L'engouement pour la Chine contemporaine fut également très soutenu par le Mécénat et les galeries : Place Vendôme, à Paris, haut lieu de la joaillerie de luxe, 17 bronzes monumentaux et massifs de Ju Ming furent placés sur les trottoirs. Proche du Centre Pompidou, la Galerie de France offrit ses cimaises à Zang Xiaogang (déjà cité) de mai à juillet 2003 et a galerie Lara Vincy au quartier Saint Germain, de septembre à Novembre 2003 reçut un adepte de Fluxus : Takato Saito. Au rond point des Champs-Elysées la galerie Noirmont, dès 2002, proposa Yi Chou, une très jeune vidéaste de 23 ans, et en mai 2003 ce fut "Femmes de Chine" chez Véronique Maxé puis "Regards de gauche à droite" par Feng Zheng-ju chez Albert Benamou, tandis qu'Enrico Navarra pendant près d'une année présenta de nombreux artistes chinois d'aujourd'hui.
La Fondation Cartier, d'avril à mai 2000, déploya l'œuvre éphémère et monumentale de Cai Guo-Quang conçue sur des notions d'affrontement : énergie/destruction, violence/affrontement tandis que la Fondation Florence et Daniel Guerlain aux Mesnuls (Ile de France) s'ouvrit à Made in China en septembre 2003. A la même période MK2 Bibliothèque recevait les huiles de Xiao Guoi Hui proche de la Figuration Narrative.
Les fastes de la Chine Eternelle ne furent pas pour autant oubliés : ainsi des "images du monde flottant" au Grand Palais jusqu ‘en Janvier 2005 (peintures sur paravents du 18° siècle) et les lavis abstraits de Tang Haymen (1927-1991), des encres réalisées selon la tradition chinoise.
Nous n'évoquons ici que ce qui relève des Beaux Arts et nous ne sommes pas exhaustifs.
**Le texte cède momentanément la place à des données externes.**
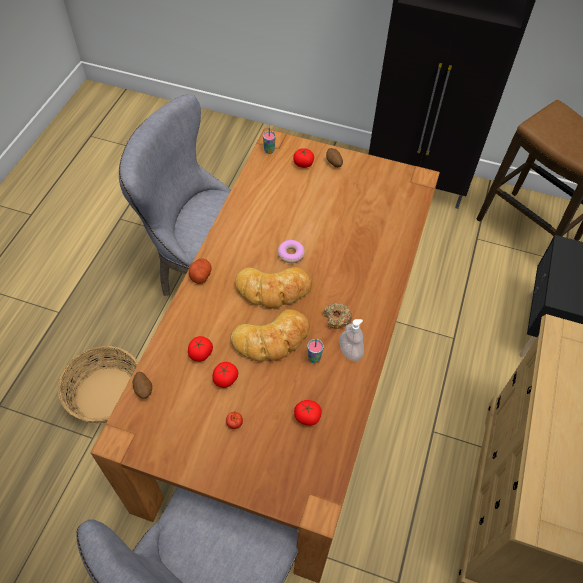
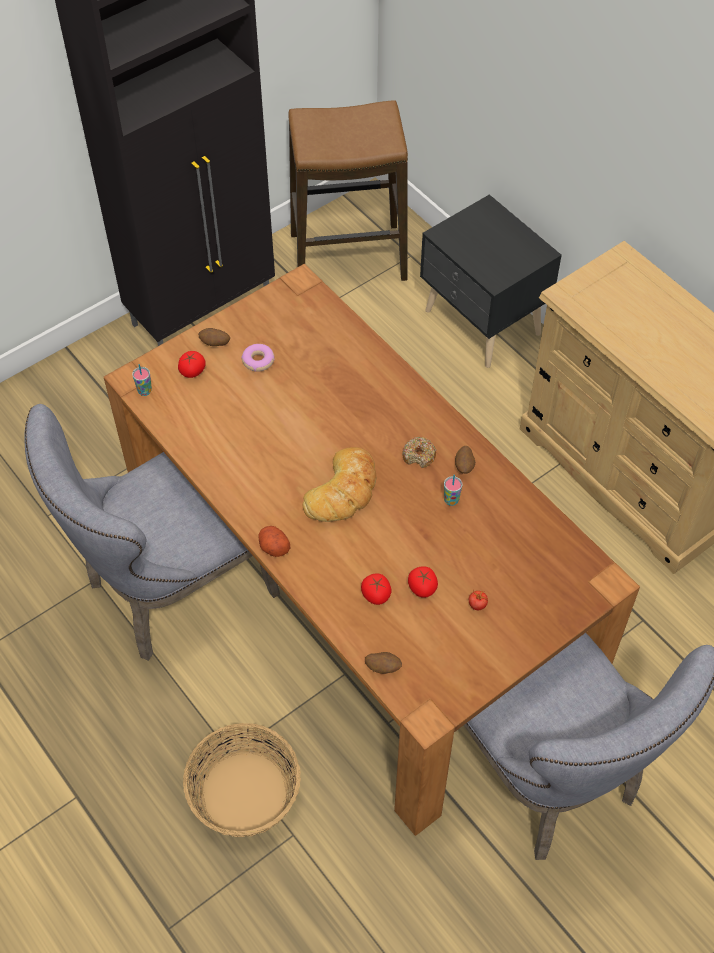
camera: 55 degrees left, 0 degrees up
bread [230,309,310,362] -> none
donut [278,240,305,263] -> donut moved to [241,344,274,372]
tomato [294,400,322,426] -> none
soap dispenser [339,319,364,361] -> potato [455,446,475,474]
Il faudrait aussi évoquer les spectacles avec le Ballet National de Chine à Paris et en régions, le théâtre, les concerts etc.
Enfin, cerise sur le gâteau, il y eut le 24 janvier 2004, l'emprise des Champs Elysées par un défilé de plusieurs centaines de comédiens chinois en costume traditionnel (avec dragon, lampions et chants) et la Tour Eiffel une semaine durant s'illumina d'un rouge sang, rouge comme le drapeau ou comme le sang répandu en 1989 sur la Place Tien Anmen par les dirigeants actuels de la Chine…
La France qui a fait venir à ses frais - via l'Afaa - les nombreuses expositions muséales n'a pas donc rechigné à susciter cette envie de découvrir les "modernités chinoises" pour reprendre le titre d'une publication de photographies chez Skira.
Comment dans ces conditions se contenter du programme de la France en Chine, à savoir pour les contemporains une installation de Daniel Buren, une exposition de Design, une autre surnommée "la fabrique" réunissant Fabrice Hybert, Richard Texier, Claude Closky, Valérie Jouve et Matali Crasset, le clou de l'art en France étant dévolu à une très belle exposition de toiles impressionnistes.